Methods: BMD of the lumbar spine (LS), total body (TB), femoral neck (FN), cortical wrist (R33%), and distal wrist (RUD) was examined in 153 individuals with CF aged 5.3–55.8 years (84 males) and in 149 local controls aged 5.6–48.3 years (66 males) using dual energy x ray absorptiometry. Anthropometric variables, body cell mass, markers of disease severity, corticosteroid usage, measures of physical activity, dietary calcium and caloric intake and serum vitamin D were assessed and related to BMD.

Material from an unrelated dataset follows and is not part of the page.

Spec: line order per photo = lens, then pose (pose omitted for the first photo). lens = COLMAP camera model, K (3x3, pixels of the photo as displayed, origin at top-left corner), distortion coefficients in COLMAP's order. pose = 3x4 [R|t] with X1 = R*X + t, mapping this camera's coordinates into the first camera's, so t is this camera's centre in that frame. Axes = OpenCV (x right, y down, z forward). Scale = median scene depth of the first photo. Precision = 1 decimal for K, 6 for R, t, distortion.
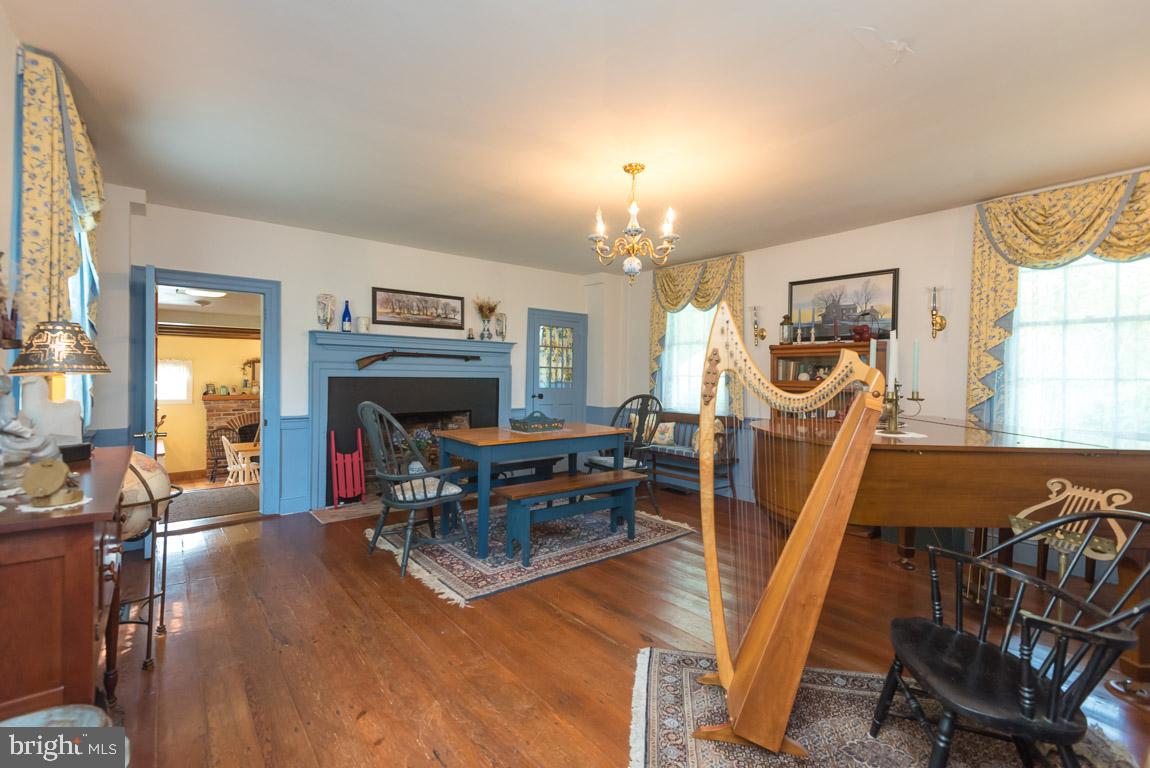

Results: Compared with controls, mean BMD was not significantly different in children aged 5–10 years with CF. Adolescents (females 11–18 years, males 11–20 years) had reduced TB and R33% BMD when adjusted for age, sex, and height (difference in BMD (g/cm2) adjusted means between control and CF: TB = 0.04 (95% CI 0.01 to 0.07); R33% = 0.03 (95% CI 0.01 to 0.06)). BMD was reduced at all sites except R33% in adults (difference in BMD (g/cm2) adjusted means between control and CF: TB = 0.05 (95% CI 0.02 to 0.09); LS = 0.08 (95% CI 0.03 to 0.14); FN = 0.09 (95% CI 0.03 to 0.15); RUD = 0.03 (95% CI 0.01 to 0.05)). In children/adolescents BMD was weakly associated with nutritional status and disease severity.
Conclusions: BMD was normal in a well nourished group of prepubertal children with CF. A BMD deficit appears to evolve during adolescence and becomes more marked in adults. Individuals with CF should optimise nutrition, partake in physical activity, and maximise lung health in order to optimise BMD. Further longitudinal studies are required to understand the evolution of reduced BMD in young people and adults with CF.